Copy out the text of every item below word for word, and leave the pictures out.

★ ★ ★ ★ ★ ★ ★

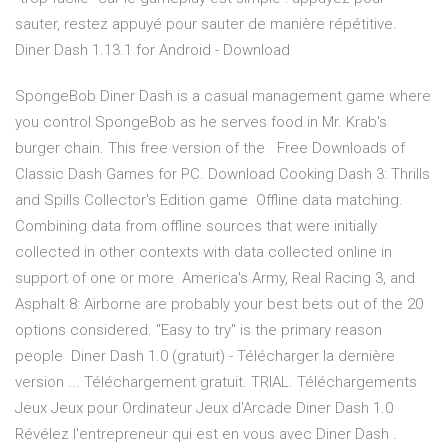
sauter, restez appuyé pour sauter de manière répétitive.
Diner Dash 1.13.1 for Android - Download
SpongeBob Diner Dash is a casual management game where
you control SpongeBob as he serves food in Mr. Krab's
burger chain. This free version of the Free Downloads of
Classic Dash Games for PC. Download Cooking Dash 3: Thrills
and Spills Collector's Edition game Offline data matching.
Combining data from offline sources that were initially
collected in other contexts with data collected online in
support of one or more America's Army, Real Racing 3, and
Asphalt 8: Airborne are probably your best bets out of the 20
options considered. "Easy to try" is the primary reason
people Diner Dash 1.0 (gratuit) - Télécharger la dernière
version ... Téléchargement gratuit. TRIAL. Téléchargements
Jeux Jeux pour Ordinateur Jeux d'Arcade Diner Dash 1.0
Révélez l'entrepreneur qui est en vous avec Diner Dash .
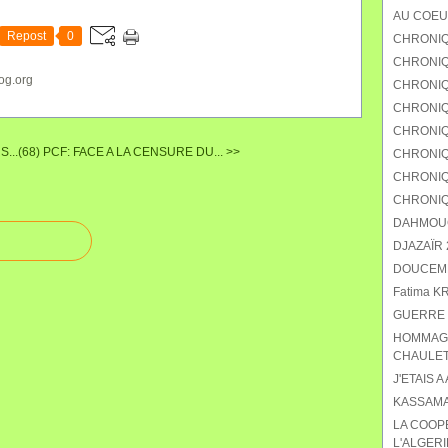
AU COEU
Repost
0
CHRONIQ
CHRONIQU
og.org
CHRONIQ
CHRONIQ
CHRONIQU
...(68)
PCF: FACE A LA CENSURE DU... >>
CHRONIQ
CHRONIQ
CHRONIQ
DAHMOUCH
DJAZAÏR 2
DOUCEMEN
Fatima K
GUERRE 
HOMMAGE
CHAULET
J'ETAIS A
KASSAMA
LA COOP
L'ALGERI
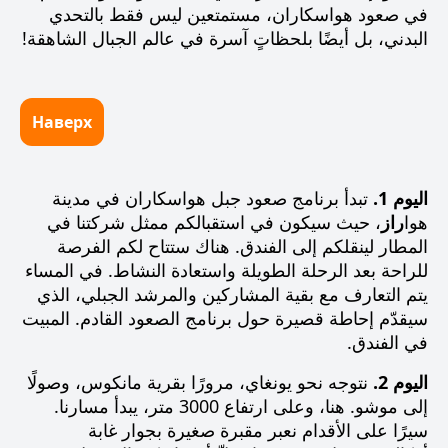
في صعود هواسكاران، مستمتعين ليس فقط بالتحدي
البدني، بل أيضًا بلحظاتٍ آسرة في عالم الجبال الشاهقة!
Наверх
اليوم 1.
تبدأ
برنامج صعود جبل هواسكاران
في مدينة
هوا
راز
، حيث سيكون في استقبالكم ممثل شركتنا في
المطار لينقلكم إلى الفندق. هناك ستتاح لكم الفرصة
للراحة بعد الرحلة الطويلة واستعادة النشاط. في المساء
يتم التعارف مع بقية المشاركين والمرشد الجبلي، الذي
سيقدّم إحاطة قصيرة حول برنامج الصعود القادم. المبيت
في الفندق.
اليوم 2.
نتوجه نحو
يونغاي
، مرورًا بقرية
مانكوس
، وصولًا
إلى
موشو
. هنا، وعلى ارتفاع 3000 متر، يبدأ مسارنا.
سيرًا على الأقدام نعبر مقبرة صغيرة بجوار غابة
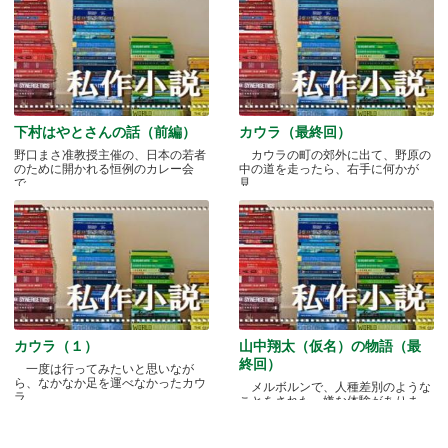
下村はやとさんの話（前編）
カウラ（最終回）
野口まさ准教授主催の、日本の若者
カウラの町の郊外に出て、野原の
のために開かれる恒例のカレー会
中の道を走ったら、右手に何かが
で.....
見.....
カウラ（１）
山中翔太（仮名）の物語（最
終回）
一度は行ってみたいと思いなが
ら、なかなか足を運べなかったカウ
メルボルンで、人種差別のような
ラ.....
ことをされた、嫌な体験がありま
す.....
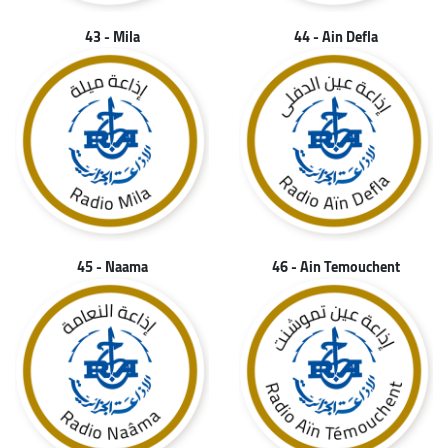
43 - Mila
44 - Ain Defla
45 - Naama
46 - Ain Temouchent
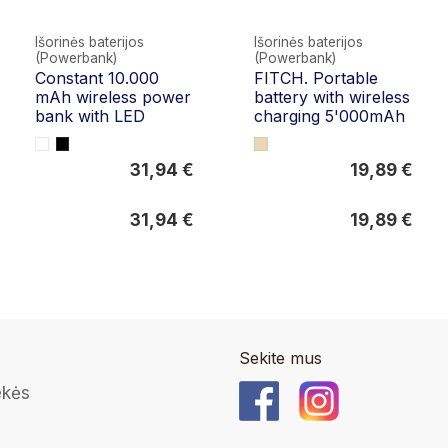
Išorinės baterijos
Išorinės baterijos
(Powerbank)
(Powerbank)
Constant 10.000
FITCH. Portable
mAh wireless power
battery with wireless
bank with LED
charging 5'000mAh
31,94 €
19,89 €
31,94 €
19,89 €
31,94 €
19,89 €
Sekite mus
ekės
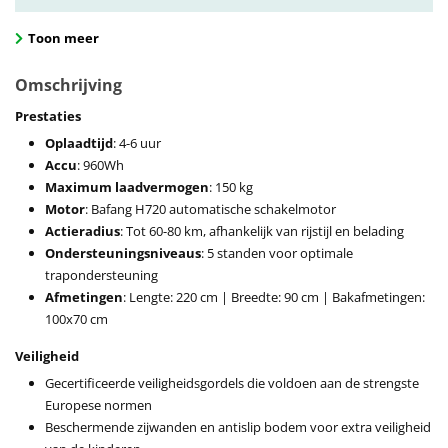
Toon meer
Omschrijving
Prestaties
Oplaadtijd
: 4-6 uur
Accu
: 960Wh
Maximum laadvermogen
: 150 kg
Motor
: Bafang H720 automatische schakelmotor
Actieradius
: Tot 60-80 km, afhankelijk van rijstijl en belading
Ondersteuningsniveaus
: 5 standen voor optimale
trapondersteuning
Afmetingen
: Lengte: 220 cm | Breedte: 90 cm | Bakafmetingen:
100x70 cm
Veiligheid
Gecertificeerde veiligheidsgordels die voldoen aan de strengste
Europese normen
Beschermende zijwanden en antislip bodem voor extra veiligheid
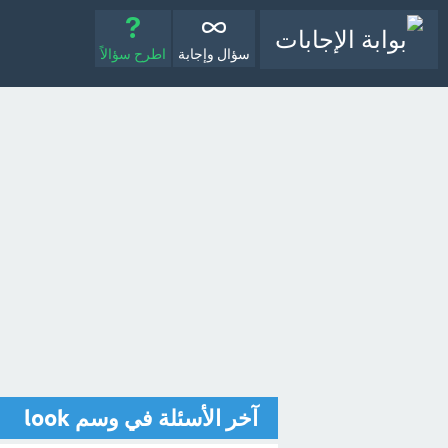
سؤال وإجابة
اطرح سؤالاً
آخر الأسئلة في وسم look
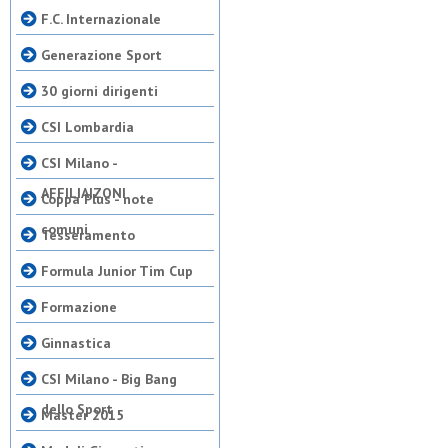
F.C. Internazionale
Generazione Sport
30 giorni dirigenti
CSI Lombardia
CSI Milano -
AFFILIAIZONI
Coppa Plus - note
comuni
Tesseramento
Formula Junior Tim Cup
Formazione
Ginnastica
CSI Milano - Big Bang
dello Sport
Master 2015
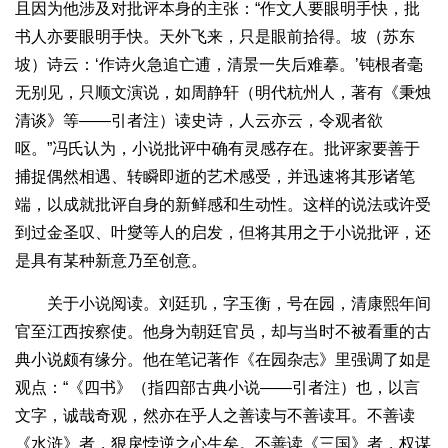
且因为他涉及对批评本身的主张：“作文人要眼明手快，批
书人亦要眼明手快。天外飞来，只是眼前拾得。坡（苏东
坡）诗云：‘作诗火急追亡逋，清景一失后难摹。’钝根者毫
无别见，只顺文演说，如周静轩（明代杭州人，著有《秉烛
清谈》等——引者注）读史诗，人云亦云，令观者欲
呕。”冯氏认为，小说批评中确有灵感存在。批评家要善于
捕捉偶然相遇、转瞬即逝的艺术感受，并迅速将其形诸笔
端，以成就批评自身的新鲜感和生动性。这样的说法或许受
到过金圣叹、叶燮等人的启发，但将其用之于小说批评，还
是具有某种新意乃至创意。
关于小说阅读。刘廷玑，字玉衡，号在园，清康熙年间
官至江西按察使。他身为朝廷官员，却与当时不被看重的古
典小说颇有缘分。他在笔记著作《在园杂志》里强调了如是
观点：“《四书》（指四部古典小说——引者注）也，以言
文字，诚哉奇观，然亦在乎人之善读与不善读耳。不善读
《水浒》者，狠戾悖逆之心生矣。不善读《三国》者，权谋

★ ★ ★ ★ ★ ★ ★

Expected answer:
sauter, restez appuyé pour sauter de manière répétitive.
Diner Dash 1.13.1 for Android - Download
SpongeBob Diner Dash is a casual management game where
you control SpongeBob as he serves food in Mr. Krab's
burger chain. This free version of the Free Downloads of
Classic Dash Games for PC. Download Cooking Dash 3: Thrills
and Spills Collector's Edition game Offline data matching.
Combining data from offline sources that were initially
collected in other contexts with data collected online in
support of one or more America's Army, Real Racing 3, and
Asphalt 8: Airborne are probably your best bets out of the 20
options considered. "Easy to try" is the primary reason
people Diner Dash 1.0 (gratuit) - Télécharger la dernière
version ... Téléchargement gratuit. TRIAL. Téléchargements
Jeux Jeux pour Ordinateur Jeux d'Arcade Diner Dash 1.0
Révélez l'entrepreneur qui est en vous avec Diner Dash .
AU COEU
Repost
0
CHRONIQ
CHRONIQU
og.org
CHRONIQ
CHRONIQ
CHRONIQU
...(68)
PCF: FACE A LA CENSURE DU... >>
CHRONIQ
CHRONIQ
CHRONIQ
DAHMOUCH
DJAZAÏR 2
DOUCEMEN
Fatima K
GUERRE 
HOMMAGE
CHAULET
J'ETAIS A
KASSAMA
LA COOP
L'ALGERI
في صعود هواسكاران، مستمتعين ليس فقط بالتحدي
البدني، بل أيضًا بلحظاتٍ آسرة في عالم الجبال الشاهقة!
Наверх
اليوم 1.
تبدأ
برنامج صعود جبل هواسكاران
في مدينة
هوا
راز
، حيث سيكون في استقبالكم ممثل شركتنا في
المطار لينقلكم إلى الفندق. هناك ستتاح لكم الفرصة
للراحة بعد الرحلة الطويلة واستعادة النشاط. في المساء
يتم التعارف مع بقية المشاركين والمرشد الجبلي، الذي
سيقدّم إحاطة قصيرة حول برنامج الصعود القادم. المبيت
في الفندق.
اليوم 2.
نتوجه نحو
يونغاي
، مرورًا بقرية
مانكوس
، وصولًا
إلى
موشو
. هنا، وعلى ارتفاع 3000 متر، يبدأ مسارنا.
سيرًا على الأقدام نعبر مقبرة صغيرة بجوار غابة
下村はやとさんの話（前編）
カウラ（最終回）
野口まさ准教授主催の、日本の若者
カウラの町の郊外に出て、野原の
のために開かれる恒例のカレー会
中の道を走ったら、右手に何かが
で.....
見.....
カウラ（１）
山中翔太（仮名）の物語（最
終回）
一度は行ってみたいと思いなが
ら、なかなか足を運べなかったカウ
メルボルンで、人種差別のような
ラ.....
ことをされた、嫌な体験がありま
す.....
43 - Mila
44 - Ain Defla
45 - Naama
46 - Ain Temouchent
Išorinės baterijos
Išorinės baterijos
(Powerbank)
(Powerbank)
Constant 10.000
FITCH. Portable
mAh wireless power
battery with wireless
bank with LED
charging 5'000mAh
31,94 €
19,89 €
31,94 €
19,89 €
31,94 €
19,89 €
Sekite mus
ekės
Toon meer
Omschrijving
Prestaties
Oplaadtijd
: 4-6 uur
Accu
: 960Wh
Maximum laadvermogen
: 150 kg
Motor
: Bafang H720 automatische schakelmotor
Actieradius
: Tot 60-80 km, afhankelijk van rijstijl en belading
Ondersteuningsniveaus
: 5 standen voor optimale
trapondersteuning
Afmetingen
: Lengte: 220 cm | Breedte: 90 cm | Bakafmetingen:
100x70 cm
Veiligheid
Gecertificeerde veiligheidsgordels die voldoen aan de strengste
Europese normen
Beschermende zijwanden en antislip bodem voor extra veiligheid
سؤال وإجابة
اطرح سؤالاً
آخر الأسئلة في وسم look
F.C. Internazionale
Generazione Sport
30 giorni dirigenti
CSI Lombardia
CSI Milano -
AFFILIAIZONI
Coppa Plus - note
comuni
Tesseramento
Formula Junior Tim Cup
Formazione
Ginnastica
CSI Milano - Big Bang
dello Sport
Master 2015
且因为他涉及对批评本身的主张：“作文人要眼明手快，批
书人亦要眼明手快。天外飞来，只是眼前拾得。坡（苏东
坡）诗云：‘作诗火急追亡逋，清景一失后难摹。’钝根者毫
无别见，只顺文演说，如周静轩（明代杭州人，著有《秉烛
清谈》等——引者注）读史诗，人云亦云，令观者欲
呕。”冯氏认为，小说批评中确有灵感存在。批评家要善于
捕捉偶然相遇、转瞬即逝的艺术感受，并迅速将其形诸笔
端，以成就批评自身的新鲜感和生动性。这样的说法或许受
到过金圣叹、叶燮等人的启发，但将其用之于小说批评，还
是具有某种新意乃至创意。
关于小说阅读。刘廷玑，字玉衡，号在园，清康熙年间
官至江西按察使。他身为朝廷官员，却与当时不被看重的古
典小说颇有缘分。他在笔记著作《在园杂志》里强调了如是
观点：“《四书》（指四部古典小说——引者注）也，以言
文字，诚哉奇观，然亦在乎人之善读与不善读耳。不善读
《水浒》者，狠戾悖逆之心生矣。不善读《三国》者，权谋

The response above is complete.